Elle semblait assez agitée et à mi-voix elle redisait :

« Roborey… Roborey.

– Peut-être que le village s’appelle Chagny, supposa Saint-Quentin, et que le château s’appelle Roborey. Qu’est-ce que ça peut te faire ?

– Rien… rien… dit-elle.

– Cependant, tu as l’air toute chose.

– Non… une simple coïncidence.

– À quel propos ?

– À propos du nom de Roborey.

– Eh bien ?…

– Eh bien, c’est un mot qui était gravé dans ma mémoire… un mot qui a été prononcé dans des circonstances exceptionnelles.

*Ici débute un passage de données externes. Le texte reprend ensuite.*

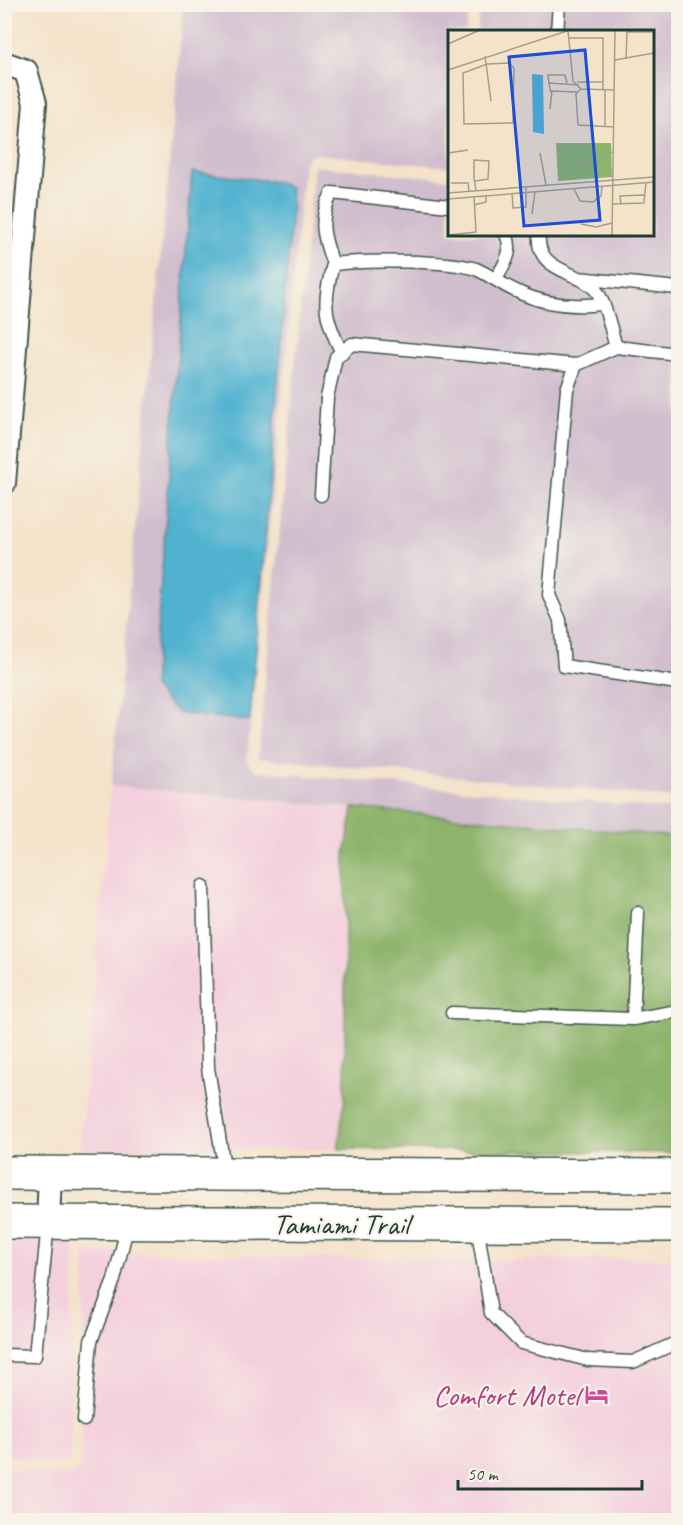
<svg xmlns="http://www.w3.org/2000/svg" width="683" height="1525" viewBox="0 0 683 1525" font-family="Caveat,sans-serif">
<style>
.built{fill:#f4cfdd}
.industrial{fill:#d0bdcd;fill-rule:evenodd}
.forest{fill:#8cb46a;stroke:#56784f;stroke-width:1.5}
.water{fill:#51b2d0;stroke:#387882;stroke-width:1.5}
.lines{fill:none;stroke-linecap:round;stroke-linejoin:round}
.lane-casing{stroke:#3f564a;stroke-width:15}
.street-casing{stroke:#3f564a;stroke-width:26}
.primary-casing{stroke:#3f564a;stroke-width:36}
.lane{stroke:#fff;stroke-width:12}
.street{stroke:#fff;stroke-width:22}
.primary{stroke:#fff;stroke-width:33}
.labels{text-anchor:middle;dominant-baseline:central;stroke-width:4.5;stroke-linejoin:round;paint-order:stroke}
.street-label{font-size:30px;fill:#1f3d34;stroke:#f7f3e8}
.hotel-label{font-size:30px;fill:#b23c85;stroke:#f7f3e8;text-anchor:end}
.inset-road{fill:none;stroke:#9fa08d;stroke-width:1.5}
.view{fill:#1d4ed8;fill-opacity:0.15;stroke:#1d4ed8;stroke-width:3}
.inset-edge{fill:none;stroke:#1f3d34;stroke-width:3}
</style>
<rect width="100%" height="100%" fill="#f7f3e8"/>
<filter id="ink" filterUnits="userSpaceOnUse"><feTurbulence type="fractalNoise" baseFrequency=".0167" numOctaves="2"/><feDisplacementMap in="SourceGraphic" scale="12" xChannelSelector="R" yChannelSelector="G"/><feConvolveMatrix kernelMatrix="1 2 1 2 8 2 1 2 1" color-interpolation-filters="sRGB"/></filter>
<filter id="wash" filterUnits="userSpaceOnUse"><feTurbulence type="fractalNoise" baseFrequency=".008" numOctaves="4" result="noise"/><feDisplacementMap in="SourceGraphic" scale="24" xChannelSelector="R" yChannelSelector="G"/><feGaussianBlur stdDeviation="1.35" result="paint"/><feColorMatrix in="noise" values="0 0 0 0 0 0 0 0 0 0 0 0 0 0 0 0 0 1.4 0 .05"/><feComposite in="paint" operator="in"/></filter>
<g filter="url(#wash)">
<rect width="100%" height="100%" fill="#f4e2c9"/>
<path class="built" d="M111,786l242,23 -8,46v241l-7,53h-258z
M4,1238h70l-4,225 -65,-6z
M85,1252l370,9 223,-3v262h-673l-1,-51 65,6 10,-4 2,-8z"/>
<path class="industrial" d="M184,5h285l-3,26 -17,1v135l-134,-13 -6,2 -5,6 -57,599 4,6 6,4 421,39v27l-567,-51zM290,189l2,20 -42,512 -72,-8z
M480,5h198v793l-420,-40 56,-592 135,13v55h203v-202l-175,-1z"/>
<path class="forest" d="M353,808l325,29v316l-340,-4 7,-53v-241z"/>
<path class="water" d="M192,172l87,10 11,6 2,21 -42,512 -72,-8 -25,-26z"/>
</g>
<g filter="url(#ink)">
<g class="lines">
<defs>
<path id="lane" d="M557,32l2,-28
M539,234c-4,40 42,35 59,59 9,14 13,38 18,54l62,7
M333,264c-10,-27 -15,-45 -1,-71l117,13
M578,278l100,10
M496,279c9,-16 18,-27 10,-45
M616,347l-40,18 -9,24 -18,206 11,25 4,46 114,17
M342,353c-19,-38 -19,-49 -9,-89 30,-4 115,-4 143,5 14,6 26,16 40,22 26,13 57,16 85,13
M321,495l6,-97 9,-41 16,-13 224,21
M203,886l5,182 17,105
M452,1013l181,6 45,-8
M633,1019l5,-106
M477,1225l14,88 30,30 67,17 45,2 45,-20
M4,1355l31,1 13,-133
M84,1420l7,-79 23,-61 14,-56"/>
<path id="street" d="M4,63l22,8 9,32 -31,380
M48,1223l2,-49"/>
<path id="primary" d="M4,1173l674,3
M4,1222l674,3"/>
</defs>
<use href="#lane" class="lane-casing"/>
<use href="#street" class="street-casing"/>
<use href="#primary" class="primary-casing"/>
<use href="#lane" class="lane"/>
<use href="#street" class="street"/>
<use href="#primary" class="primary"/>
</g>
</g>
<defs>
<symbol id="hotel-bare" viewBox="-9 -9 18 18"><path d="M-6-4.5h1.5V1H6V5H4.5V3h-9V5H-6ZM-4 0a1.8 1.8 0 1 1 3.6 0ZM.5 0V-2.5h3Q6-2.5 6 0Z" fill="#d1479c" stroke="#f7f3e8" stroke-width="2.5" paint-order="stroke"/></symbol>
</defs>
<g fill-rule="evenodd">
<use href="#hotel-bare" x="580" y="1378" width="33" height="33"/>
</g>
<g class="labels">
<g class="street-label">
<text x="341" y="1224">Tamiami Trail</text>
</g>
<g class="hotel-label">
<text x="579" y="1395">Comfort Motel</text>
</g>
</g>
<g transform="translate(448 30)">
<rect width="206" height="206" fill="#f4e2c9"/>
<path d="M108,113h55l1,34 -54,4z" fill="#8cb46a"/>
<path d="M84,44l11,1 1,59 -11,-2z" fill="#51b2d0"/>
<path class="inset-road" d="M120,1l5,50 8,8 34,1M120,8h35v52M0,14l32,-14M37,26l6,45M178,29l1,-27h27M167,30l39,-7M61,33l5,5 -1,55 -49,1 -1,-51 24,-9zM0,40l122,-40M129,52h26M101,53l-1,-8h17l2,8M133,59l-5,5 2,31 36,2M157,60v37M103,63l-2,-10 30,2M102,79l2,-18 25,1M0,123l20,-3M92,123l6,32M121,135l29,-3 5,-9 11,-1M27,151l13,-2 1,-18 -15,-1v18l2,13M3,153h17l1,8M126,159l6,12 13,1 8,-6 1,-10M0,163l206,-16M64,163l1,15 13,-1v-20M0,169l206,-17M164,174l32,-1 2,-21M173,174l-1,-8 24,-1M26,175l12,-3v-7M84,184l3,-22M133,194l15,3 16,-4M0,205l28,-3 -2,-36M164,205l3,-205"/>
<path class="view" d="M137,20l15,170 -76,6 -15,-169z"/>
<rect width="206" height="206" class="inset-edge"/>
</g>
<rect width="683" height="1525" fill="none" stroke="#f7f3e8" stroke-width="24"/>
<path d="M458 1480v9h184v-9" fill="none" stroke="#1f3d34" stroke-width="3"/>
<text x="467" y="1480" font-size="18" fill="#1f3d34" stroke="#f7f3e8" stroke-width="4.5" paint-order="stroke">50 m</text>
</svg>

– Quelles circonstances, Dorothée ? »

Elle expliqua lentement, d’un air pensif :

« Rappelle-toi, Saint-Quentin. Tu sais que mon père est mort d’une blessure, au début de la guerre, à l’hôpital, près de Chartres. J’avais été avertie, mais je suis arrivée trop tard… Seulement, deux blessés, ses voisins de salle, m’ont dit qu’il n’avait pas cessé de répéter le même mot pendant toute son agonie : Roborey… Roborey… Cela revenait comme une litanie, interminablement, et comme s’il ne s’en était pas rendu compte. Et, en mourant, il prononçait encore : « Roborey… Roborey. »

– Oui, fit Saint-Quentin, je me rappelle… tu m’as raconté ça.

– Depuis, je me demande ce que cela signifiait, et par quel souvenir mon pauvre père fut obsédé à l’heure de la mort. C’était même autre chose que de l’obsession, paraît-il… de la crainte… de la terreur… Pourquoi ? Je n’ai jamais pu me l’expliquer.